BEGIN

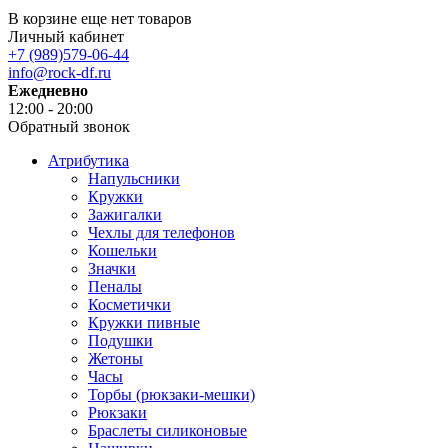
В корзине еще нет товаров
Личный кабинет
+7 (989)579-06-44
info@rock-df.ru
Ежедневно
12:00 - 20:00
Обратный звонок
Атрибутика
Напульсники
Кружки
Зажигалки
Чехлы для телефонов
Кошельки
Значки
Пеналы
Косметички
Кружки пивные
Подушки
Жетоны
Часы
Торбы (рюкзаки-мешки)
Рюкзаки
Браслеты силиконовые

END

● WHAT IS REQUIRED
Convert the lines above into a numbered list, omitting any blank lines and leaving out the pictures.

● SOLUTION TO THE EXERCISE
1. В корзине еще нет товаров
2. Личный кабинет
3. +7 (989)579-06-44
4. info@rock-df.ru
5. Ежедневно
6. 12:00 - 20:00
7. Обратный звонок
8. Атрибутика
9. Напульсники
10. Кружки
11. Зажигалки
12. Чехлы для телефонов
13. Кошельки
14. Значки
15. Пеналы
16. Косметички
17. Кружки пивные
18. Подушки
19. Жетоны
20. Часы
21. Торбы (рюкзаки-мешки)
22. Рюкзаки
23. Браслеты силиконовые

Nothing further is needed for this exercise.